Abstract
We report the synthesis of presumably a “nanoridge” from the electrospinning of a hydrophilic polymer–protein blend. The material exhibits vertical elevation from the substrate, distinct from the morphologies seen in electrospinning. It is hypothesized that the formation of the nanostructured ridges is due to the migration of the charged protein to the apex through a highly polarized electric field in electrospinning conditions. In this study, we assessed the polyvinyl alcohol–egg albumin (PVA–EA) system in a solvent comprising of water, formic and acetic acid, together with the tip-to-collector distance (TCD) and solution flowrate. To quantify the factor effects in the surface properties of the material, a Taguchi design of experiment was used. The ridge heights observed ranged from 84.8–639.9 nm, and the material height is predominantly affected by the PVA–EA ratio and solution flow rate. The root mean square roughness was influenced by the TCD and flow rate, which has values ranging from 11.37–57.56 nm. In evaluating the sharpness of the ridge, we used the radius of curvature, where the TCD highly affects the apex sharpness. The work offers not just a likely new class of morphology, but a new perspective on the surface characterization of an electrospun material which could affect the performance of such a use in biological and physical systems.
Highlights
Electrospinning is one of the simplest ways to produce a nanomaterial: it involves a polymer solution being drawn from a syringe through a high electric field [1,2,3]

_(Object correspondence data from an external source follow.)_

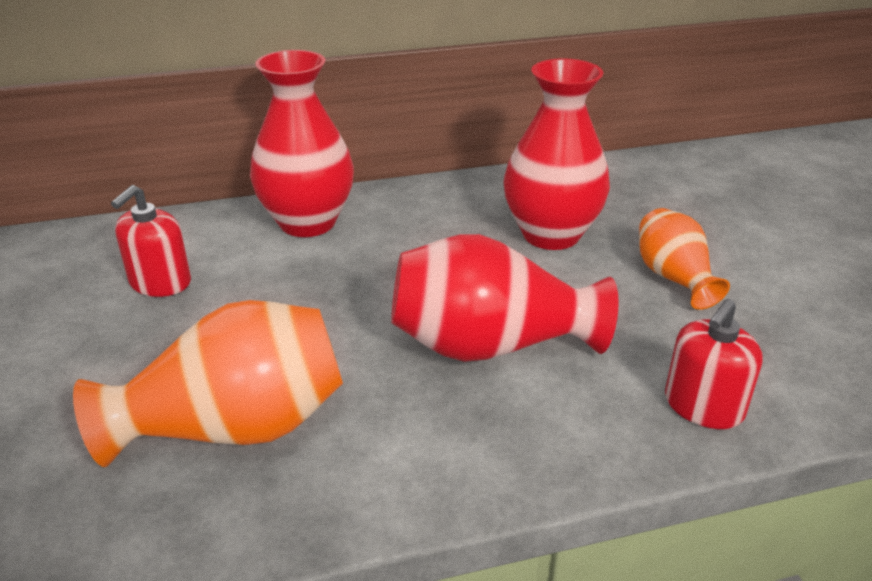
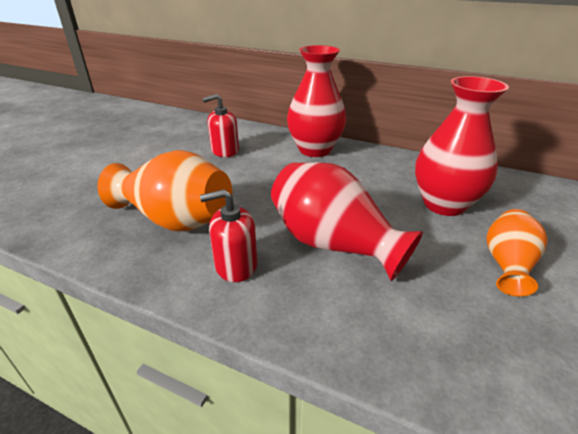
camera: 40 degrees right, 0 degrees up
(703, 406) = (432, 355): red soap dispenser -> red soap dispenser (236, 265)

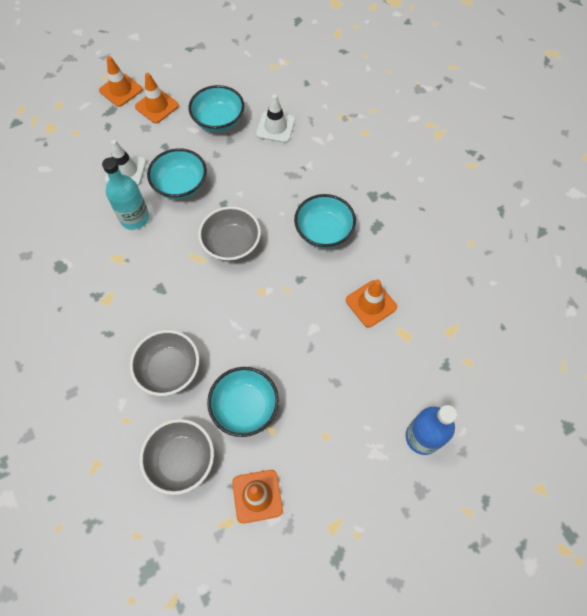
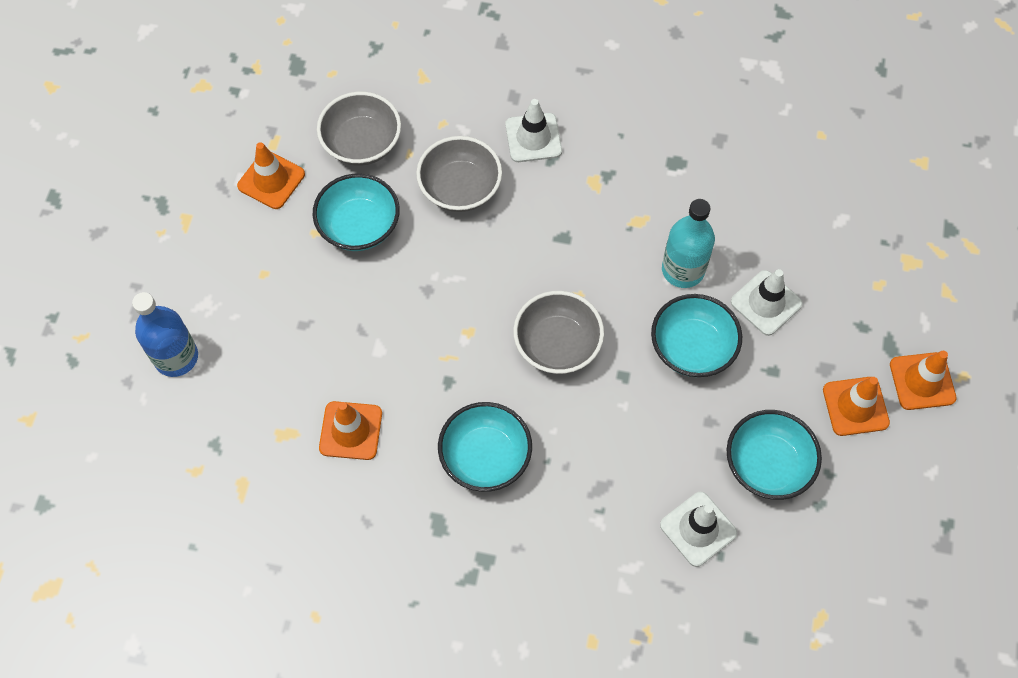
camera: 130 degrees right, 0 degrees up
(97, 356) = (533, 138): none -> white traffic cone

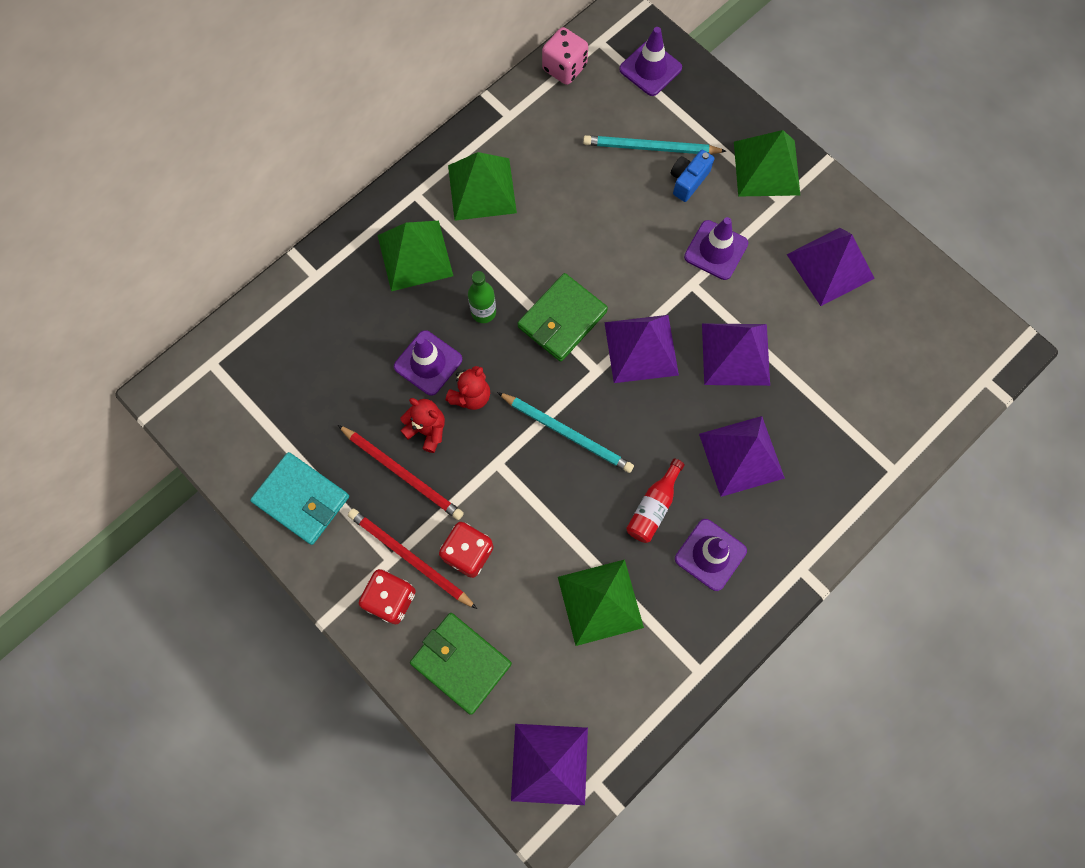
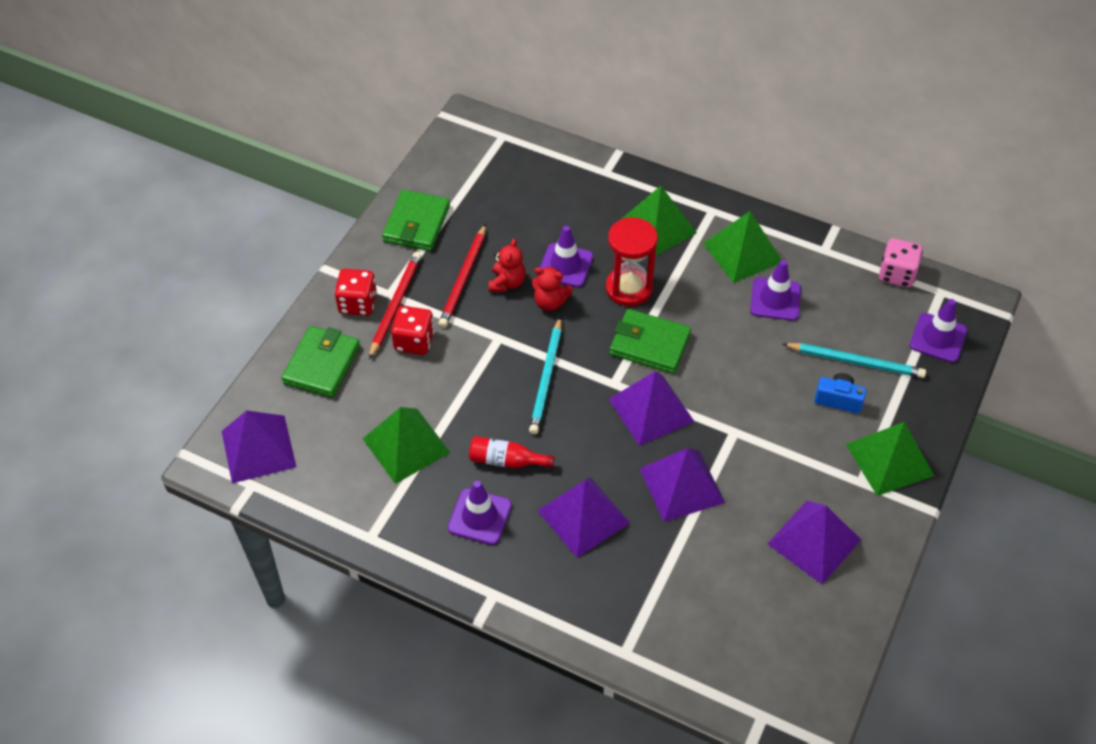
camera: 70 degrees right, 20 degrees down
(302, 499) = (416, 224): turquoise wallet -> green wallet
(483, 312) = (629, 288): green bottle -> red hourglass
(651, 148) = (855, 362): turquoise pencil -> turquoise pencil turned 120 degrees clockwise
(716, 250) = (779, 441): purple traffic cone -> purple traffic cone (775, 299)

We present a method to produce a distinct morphology from a hydrophilic polymer–protein blend using electrospinning, wherein the polymer solution used is a tri-solvent system of deionized water, acetic acid and formic acid
Surfaces produced by the polyvinyl alcohol–egg albumin (PVA–egg albumin (EA)) nanoridges are generally very smooth in definition, with seven samples of roughness of grade number N1 and only one sample of the N2 grade from sample 1; the average roughness ranges from 7.85 to 47.56 nm and the root mean square roughness ranges from
Summary
Electrospinning is one of the simplest ways to produce a nanomaterial: it involves a polymer solution being drawn from a syringe through a high electric field [1,2,3]. The adjustment of each polymer content could alter the secondary structure of the material, such as in the polymer blend of polyethylene oxide and polyaniline sulfonic acid, in which the increased polyethylene oxide content increases the loop diameter of the formed helical fibers [10]. Process parameters such as the tip-to-collector distance (TCD), voltage and flow rate can greatly affect the characteristics of the material produced [16,17]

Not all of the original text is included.